はじめに
筆者は結婚式の派遣カメラマンをやっていました。
結婚式の写真というのは、一回の挙式+披露宴(約3時間)で撮影する枚数は500枚にもなります。挙式の後は、縦位置で撮影した写真を回転して正しい向きで見られるようにし、余分な写真を除いてから名前を全て連番に振りなおす作業を行って、お客さんへ納品します。
数十枚ならともかく、この作業を500枚の写真に対して行うのは大変ですが、便利なソフトを活用することでかなり手間を短縮できます。
この記事では、私が愛用する写真の回転、写真の閲覧・整理、自動拡大縮小、名前の変更を助けてくれるフリーソフトウェアを紹介します。
縦位置で撮った写真を回転する

たとえば、縦位置で撮った写真をPCに取り込むと、上のようになります。
しかし、これでは写真が見づらいので、ちゃんと回転して見やすくしたいと思います。
ここでは、「azure automatic」というソフトを使います。
一部のカメラは撮影時に「撮影位置」を写真と一緒に記録します。
azure automaticは、写真に記録された撮影位置情報をもとに、回転が必要な写真を自動判別し、高速・無劣化で写真を回転してくれます。
写真を閲覧・整理する
Windowsに標準でついているプレビュー機能は手軽で、写真ビューアとして最低限の機能を備えています。しかし、動作が遅く、大量かつ高解像度の写真を閲覧するには向きません。
FastPicutureViewerは、大量の画像を快適に閲覧することに特化した画像ビューアソフトです。(公式サイトが英語であるため、日本語での解説記事も紹介しています。)シェアウェアですが、Home Editionというフリー版があり、フリー版でも十分利用価値があります。
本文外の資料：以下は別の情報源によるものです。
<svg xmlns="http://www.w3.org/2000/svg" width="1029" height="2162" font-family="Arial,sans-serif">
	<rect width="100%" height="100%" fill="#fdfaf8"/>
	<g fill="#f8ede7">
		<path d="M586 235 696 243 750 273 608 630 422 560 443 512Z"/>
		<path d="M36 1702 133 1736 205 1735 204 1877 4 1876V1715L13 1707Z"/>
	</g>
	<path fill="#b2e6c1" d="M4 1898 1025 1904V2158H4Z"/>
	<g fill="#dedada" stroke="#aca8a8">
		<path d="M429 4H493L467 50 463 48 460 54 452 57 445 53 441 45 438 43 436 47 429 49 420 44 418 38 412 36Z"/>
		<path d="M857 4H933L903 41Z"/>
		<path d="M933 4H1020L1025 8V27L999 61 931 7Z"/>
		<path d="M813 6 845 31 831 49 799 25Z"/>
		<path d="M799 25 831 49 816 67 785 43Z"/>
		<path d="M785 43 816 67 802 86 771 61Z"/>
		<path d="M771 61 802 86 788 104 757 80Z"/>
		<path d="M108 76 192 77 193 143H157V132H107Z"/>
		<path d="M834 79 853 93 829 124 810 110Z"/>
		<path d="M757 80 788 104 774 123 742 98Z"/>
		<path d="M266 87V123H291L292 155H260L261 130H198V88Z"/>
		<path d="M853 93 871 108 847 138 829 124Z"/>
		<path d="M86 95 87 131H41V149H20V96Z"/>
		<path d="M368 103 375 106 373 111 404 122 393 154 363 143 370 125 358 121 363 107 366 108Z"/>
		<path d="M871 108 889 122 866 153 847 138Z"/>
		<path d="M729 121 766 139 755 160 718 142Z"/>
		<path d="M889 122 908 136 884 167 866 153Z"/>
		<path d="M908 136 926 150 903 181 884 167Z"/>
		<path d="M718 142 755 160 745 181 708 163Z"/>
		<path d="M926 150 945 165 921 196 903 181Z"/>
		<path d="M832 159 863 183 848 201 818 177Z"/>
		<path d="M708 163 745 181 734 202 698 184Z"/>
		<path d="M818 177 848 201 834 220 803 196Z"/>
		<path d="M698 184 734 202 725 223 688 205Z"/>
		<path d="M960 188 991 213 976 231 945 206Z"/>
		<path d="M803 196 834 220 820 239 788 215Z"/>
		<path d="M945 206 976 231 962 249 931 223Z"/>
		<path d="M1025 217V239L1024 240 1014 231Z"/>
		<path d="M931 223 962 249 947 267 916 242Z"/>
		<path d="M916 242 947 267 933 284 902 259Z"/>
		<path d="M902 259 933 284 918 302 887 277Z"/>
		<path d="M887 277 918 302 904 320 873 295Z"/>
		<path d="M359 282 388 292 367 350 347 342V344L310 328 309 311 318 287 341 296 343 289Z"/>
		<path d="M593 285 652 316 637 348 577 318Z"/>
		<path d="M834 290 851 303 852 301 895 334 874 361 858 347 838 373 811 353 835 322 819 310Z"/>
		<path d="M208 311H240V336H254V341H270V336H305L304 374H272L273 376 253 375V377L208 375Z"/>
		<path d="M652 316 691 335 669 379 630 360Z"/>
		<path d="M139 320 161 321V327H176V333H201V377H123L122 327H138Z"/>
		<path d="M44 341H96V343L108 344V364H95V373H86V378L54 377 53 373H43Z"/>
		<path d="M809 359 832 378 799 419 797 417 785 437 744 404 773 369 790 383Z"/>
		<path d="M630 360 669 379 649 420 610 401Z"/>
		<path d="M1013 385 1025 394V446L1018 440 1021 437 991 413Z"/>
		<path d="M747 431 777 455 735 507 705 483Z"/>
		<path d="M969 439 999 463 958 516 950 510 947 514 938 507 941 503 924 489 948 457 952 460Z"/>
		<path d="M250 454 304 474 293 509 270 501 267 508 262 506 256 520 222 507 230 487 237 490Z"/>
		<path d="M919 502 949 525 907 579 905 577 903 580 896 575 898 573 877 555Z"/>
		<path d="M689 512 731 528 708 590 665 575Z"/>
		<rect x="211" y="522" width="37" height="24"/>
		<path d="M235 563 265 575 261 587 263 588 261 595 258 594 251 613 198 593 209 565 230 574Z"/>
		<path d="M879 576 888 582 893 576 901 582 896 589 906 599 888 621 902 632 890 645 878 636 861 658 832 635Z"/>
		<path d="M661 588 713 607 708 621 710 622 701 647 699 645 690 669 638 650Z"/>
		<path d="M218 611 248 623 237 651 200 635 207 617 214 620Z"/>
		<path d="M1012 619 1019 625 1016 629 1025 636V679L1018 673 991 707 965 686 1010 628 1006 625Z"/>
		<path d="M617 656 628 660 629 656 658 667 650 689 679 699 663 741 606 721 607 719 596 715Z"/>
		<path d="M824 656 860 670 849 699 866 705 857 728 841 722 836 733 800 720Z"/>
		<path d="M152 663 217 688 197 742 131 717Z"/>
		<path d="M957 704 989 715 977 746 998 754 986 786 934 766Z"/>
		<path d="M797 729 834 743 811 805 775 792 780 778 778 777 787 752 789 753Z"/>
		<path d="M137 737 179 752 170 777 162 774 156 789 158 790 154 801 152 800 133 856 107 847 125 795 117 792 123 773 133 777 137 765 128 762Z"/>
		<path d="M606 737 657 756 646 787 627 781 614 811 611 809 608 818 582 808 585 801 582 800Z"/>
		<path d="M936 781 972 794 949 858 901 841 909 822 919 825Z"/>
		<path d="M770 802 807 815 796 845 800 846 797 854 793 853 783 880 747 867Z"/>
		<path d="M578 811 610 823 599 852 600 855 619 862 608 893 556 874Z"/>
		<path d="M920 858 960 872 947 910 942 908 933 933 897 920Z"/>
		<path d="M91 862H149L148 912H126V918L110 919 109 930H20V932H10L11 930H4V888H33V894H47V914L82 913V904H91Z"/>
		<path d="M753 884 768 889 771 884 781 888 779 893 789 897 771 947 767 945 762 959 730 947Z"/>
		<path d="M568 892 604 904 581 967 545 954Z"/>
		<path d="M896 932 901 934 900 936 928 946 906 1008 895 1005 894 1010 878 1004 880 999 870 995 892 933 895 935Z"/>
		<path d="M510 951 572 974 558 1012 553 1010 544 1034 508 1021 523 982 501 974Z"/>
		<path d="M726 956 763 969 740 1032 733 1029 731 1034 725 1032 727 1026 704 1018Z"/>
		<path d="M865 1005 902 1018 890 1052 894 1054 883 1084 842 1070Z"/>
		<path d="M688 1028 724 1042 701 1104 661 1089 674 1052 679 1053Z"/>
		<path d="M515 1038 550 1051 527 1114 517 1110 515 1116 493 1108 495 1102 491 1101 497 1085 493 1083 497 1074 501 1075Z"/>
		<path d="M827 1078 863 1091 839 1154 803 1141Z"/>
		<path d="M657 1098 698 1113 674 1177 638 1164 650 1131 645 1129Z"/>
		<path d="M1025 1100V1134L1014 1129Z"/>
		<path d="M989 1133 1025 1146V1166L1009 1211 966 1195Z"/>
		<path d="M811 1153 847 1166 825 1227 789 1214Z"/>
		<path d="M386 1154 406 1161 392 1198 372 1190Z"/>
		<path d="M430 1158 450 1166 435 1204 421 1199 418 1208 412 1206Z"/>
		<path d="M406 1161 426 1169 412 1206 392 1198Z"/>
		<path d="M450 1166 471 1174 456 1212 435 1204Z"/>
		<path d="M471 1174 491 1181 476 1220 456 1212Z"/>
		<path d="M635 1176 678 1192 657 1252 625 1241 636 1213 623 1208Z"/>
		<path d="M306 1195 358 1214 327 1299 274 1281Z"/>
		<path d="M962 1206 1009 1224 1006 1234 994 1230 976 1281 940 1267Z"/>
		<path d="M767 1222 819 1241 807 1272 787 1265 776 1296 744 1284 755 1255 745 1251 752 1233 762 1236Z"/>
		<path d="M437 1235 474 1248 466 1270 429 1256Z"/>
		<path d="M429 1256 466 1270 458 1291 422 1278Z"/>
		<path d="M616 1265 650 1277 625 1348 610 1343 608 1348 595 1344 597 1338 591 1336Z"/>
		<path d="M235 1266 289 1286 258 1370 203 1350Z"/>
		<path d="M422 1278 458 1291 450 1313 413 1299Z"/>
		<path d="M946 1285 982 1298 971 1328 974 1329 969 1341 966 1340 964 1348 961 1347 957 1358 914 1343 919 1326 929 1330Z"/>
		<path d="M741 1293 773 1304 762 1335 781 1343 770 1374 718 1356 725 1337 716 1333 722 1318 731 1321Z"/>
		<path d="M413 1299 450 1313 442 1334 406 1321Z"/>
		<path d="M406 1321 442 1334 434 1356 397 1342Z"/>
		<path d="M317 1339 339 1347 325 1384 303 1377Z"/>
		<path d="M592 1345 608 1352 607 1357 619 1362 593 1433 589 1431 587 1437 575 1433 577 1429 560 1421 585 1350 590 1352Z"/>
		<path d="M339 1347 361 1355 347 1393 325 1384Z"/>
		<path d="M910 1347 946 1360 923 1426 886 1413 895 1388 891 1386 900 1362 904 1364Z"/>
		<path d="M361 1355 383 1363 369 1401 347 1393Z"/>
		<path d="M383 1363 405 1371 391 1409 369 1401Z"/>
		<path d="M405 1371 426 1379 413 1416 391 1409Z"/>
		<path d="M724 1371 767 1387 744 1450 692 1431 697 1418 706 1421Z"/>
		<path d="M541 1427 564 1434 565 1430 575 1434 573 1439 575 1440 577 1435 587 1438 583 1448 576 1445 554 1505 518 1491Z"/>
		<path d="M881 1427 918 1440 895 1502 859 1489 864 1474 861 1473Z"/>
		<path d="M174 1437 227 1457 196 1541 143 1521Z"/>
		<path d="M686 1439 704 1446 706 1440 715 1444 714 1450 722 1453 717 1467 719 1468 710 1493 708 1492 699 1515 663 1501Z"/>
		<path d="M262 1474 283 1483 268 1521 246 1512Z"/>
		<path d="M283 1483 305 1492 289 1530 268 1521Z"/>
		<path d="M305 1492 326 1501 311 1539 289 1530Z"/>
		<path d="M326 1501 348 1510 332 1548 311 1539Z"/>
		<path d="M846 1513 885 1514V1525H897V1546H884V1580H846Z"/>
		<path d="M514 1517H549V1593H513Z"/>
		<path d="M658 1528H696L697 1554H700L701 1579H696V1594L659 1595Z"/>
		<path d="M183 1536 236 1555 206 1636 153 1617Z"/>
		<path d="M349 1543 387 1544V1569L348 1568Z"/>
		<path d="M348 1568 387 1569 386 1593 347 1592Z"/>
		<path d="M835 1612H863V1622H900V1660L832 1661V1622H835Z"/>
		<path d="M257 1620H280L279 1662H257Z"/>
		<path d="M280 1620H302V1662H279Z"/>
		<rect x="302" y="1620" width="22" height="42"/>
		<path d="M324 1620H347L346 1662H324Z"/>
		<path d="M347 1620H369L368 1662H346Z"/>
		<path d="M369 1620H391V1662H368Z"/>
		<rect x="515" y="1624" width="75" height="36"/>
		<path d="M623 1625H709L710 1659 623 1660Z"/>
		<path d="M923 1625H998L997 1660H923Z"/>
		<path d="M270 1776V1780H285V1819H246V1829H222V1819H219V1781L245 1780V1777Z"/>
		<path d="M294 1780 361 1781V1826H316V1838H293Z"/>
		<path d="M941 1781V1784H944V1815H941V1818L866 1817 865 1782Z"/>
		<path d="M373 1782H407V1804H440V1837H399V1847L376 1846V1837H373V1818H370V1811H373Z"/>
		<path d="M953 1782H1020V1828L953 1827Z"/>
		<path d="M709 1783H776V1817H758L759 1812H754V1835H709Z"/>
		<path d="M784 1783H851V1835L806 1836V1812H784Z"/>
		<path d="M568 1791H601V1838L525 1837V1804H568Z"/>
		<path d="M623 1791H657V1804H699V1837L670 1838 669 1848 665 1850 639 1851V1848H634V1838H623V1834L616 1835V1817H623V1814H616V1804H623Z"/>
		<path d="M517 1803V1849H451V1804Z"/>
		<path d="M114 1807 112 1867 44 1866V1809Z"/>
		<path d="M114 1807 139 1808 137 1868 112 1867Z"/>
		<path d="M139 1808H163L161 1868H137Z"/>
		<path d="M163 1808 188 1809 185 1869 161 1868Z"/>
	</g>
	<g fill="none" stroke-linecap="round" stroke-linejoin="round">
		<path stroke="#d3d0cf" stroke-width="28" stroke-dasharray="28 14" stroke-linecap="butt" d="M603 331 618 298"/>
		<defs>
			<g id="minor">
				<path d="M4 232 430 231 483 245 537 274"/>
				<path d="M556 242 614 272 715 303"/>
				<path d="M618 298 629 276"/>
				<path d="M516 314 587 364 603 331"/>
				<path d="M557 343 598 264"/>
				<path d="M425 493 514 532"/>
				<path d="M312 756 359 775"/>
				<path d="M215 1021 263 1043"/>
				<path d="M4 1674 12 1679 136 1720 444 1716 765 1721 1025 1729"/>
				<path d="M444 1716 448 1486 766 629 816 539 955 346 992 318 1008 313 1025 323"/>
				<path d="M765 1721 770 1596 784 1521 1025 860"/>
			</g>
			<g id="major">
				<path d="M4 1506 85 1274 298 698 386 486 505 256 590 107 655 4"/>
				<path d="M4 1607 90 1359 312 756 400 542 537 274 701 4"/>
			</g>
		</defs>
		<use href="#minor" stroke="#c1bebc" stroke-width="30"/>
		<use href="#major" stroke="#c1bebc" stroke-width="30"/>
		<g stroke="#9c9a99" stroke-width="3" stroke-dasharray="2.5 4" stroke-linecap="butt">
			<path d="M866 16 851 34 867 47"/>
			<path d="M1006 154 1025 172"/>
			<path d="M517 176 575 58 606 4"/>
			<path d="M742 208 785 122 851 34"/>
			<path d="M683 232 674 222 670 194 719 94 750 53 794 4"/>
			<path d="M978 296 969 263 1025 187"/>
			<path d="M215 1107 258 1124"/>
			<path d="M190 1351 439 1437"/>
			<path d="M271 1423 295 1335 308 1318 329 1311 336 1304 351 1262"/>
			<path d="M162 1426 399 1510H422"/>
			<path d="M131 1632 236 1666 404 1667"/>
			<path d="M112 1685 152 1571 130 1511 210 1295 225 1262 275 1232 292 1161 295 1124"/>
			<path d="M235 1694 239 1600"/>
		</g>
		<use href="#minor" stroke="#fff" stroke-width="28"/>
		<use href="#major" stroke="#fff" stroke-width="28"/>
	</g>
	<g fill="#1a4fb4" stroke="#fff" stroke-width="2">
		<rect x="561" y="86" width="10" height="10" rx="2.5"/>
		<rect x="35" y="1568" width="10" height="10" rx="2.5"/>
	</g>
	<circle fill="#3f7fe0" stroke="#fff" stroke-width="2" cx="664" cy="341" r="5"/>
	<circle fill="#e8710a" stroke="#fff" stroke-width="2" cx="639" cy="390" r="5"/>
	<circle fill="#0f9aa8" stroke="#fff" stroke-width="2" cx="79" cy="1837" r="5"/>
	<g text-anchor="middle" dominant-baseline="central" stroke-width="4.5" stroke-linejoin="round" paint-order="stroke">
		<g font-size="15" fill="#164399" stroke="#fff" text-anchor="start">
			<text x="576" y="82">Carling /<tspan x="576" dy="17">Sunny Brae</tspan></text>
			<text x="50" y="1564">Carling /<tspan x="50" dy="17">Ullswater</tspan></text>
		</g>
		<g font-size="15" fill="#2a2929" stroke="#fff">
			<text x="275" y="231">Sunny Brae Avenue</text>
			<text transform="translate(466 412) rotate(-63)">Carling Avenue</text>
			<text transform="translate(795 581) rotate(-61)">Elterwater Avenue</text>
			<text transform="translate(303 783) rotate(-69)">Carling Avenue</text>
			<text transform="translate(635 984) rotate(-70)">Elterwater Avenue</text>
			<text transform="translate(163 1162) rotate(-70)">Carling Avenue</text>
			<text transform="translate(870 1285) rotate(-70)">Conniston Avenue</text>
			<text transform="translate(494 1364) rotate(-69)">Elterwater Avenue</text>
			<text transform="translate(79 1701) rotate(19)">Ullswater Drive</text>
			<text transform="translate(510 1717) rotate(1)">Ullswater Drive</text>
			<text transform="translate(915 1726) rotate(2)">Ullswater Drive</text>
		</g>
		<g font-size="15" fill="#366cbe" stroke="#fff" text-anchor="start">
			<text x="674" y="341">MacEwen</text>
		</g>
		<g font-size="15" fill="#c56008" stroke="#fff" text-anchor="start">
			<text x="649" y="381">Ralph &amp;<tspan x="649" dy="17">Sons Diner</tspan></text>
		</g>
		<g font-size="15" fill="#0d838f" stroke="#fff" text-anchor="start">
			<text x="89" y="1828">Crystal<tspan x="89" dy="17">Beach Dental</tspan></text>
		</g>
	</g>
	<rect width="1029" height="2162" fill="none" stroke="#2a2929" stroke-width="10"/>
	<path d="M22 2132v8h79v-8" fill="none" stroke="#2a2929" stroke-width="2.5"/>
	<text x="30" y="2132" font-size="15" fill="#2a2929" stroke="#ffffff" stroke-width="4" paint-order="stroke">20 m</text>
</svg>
写真整理に特に便利な特徴として次が挙げられます。
- 写真と同時に記録された撮影日時・露出データなどが確認できる
- ヒストグラム(写真の中で赤・緑・青色がどの程度分布しているか)を確認でき、色の狂いや白トビ・黒ツブレの判断がしやすい)
- ボタン一つで、指定のフォルダに写真をコピーしたり、移動したりできるため、写真を眺めながらとっておきたい写真、あるいは不要な写真を選別できる
写真の大きさを変更する
最近のデジカメは高解像度化が進み、きれいな写真が撮れるようになりましたが、メールに添付して送ろうとすると、解像度が高すぎてデータが大きすぎることがあります。その時は画像を縮小することになりますが、複数枚の写真をいちいちサイズ変更するのは面倒です。
藤 -Resizer-は、複数の写真を自動的に、指定した大きさに拡大・縮小してくれるツールです。サムネイルつきのHTMLファイルを自動生成する機能もあるため、写真の整理やWeb公開にも便利です。
名前を一括して変更する
たくさん撮った写真を人にあげるとき、あるいは自分で保存しておくとき、
そのままでは機械的に番号が振られているだけで、中身が分かりにくいですよね。例えば
「Kana-Wedding100425-001.jpg」
「Kana-Wedding100425-002.jpg」
のように名前がついていたら、後で見返す時に写真を探しやすいでしょう。
Renemoを使うと、大量のファイルに、指定した形式で連番を振ることができます。名前がどのように変更されるかをソフト上で確認し、間違いがないかどうか良く確認してから実行できるので、誤って変な番号を振ってしまって混乱してしまう事も少なく、便利です。
おわりに
写真を撮ることが手軽になった分、撮った写真の整理は大変です。整理ができていないと、せっかく撮った写真も「タンスの肥やし」ならぬ「ハードディスクの肥やし」になりかねません。
この記事ではソフトの紹介のみで、詳しい使い方は説明していませんので、各ソフトのドキュメントや、インターネット上の情報をご参照ください。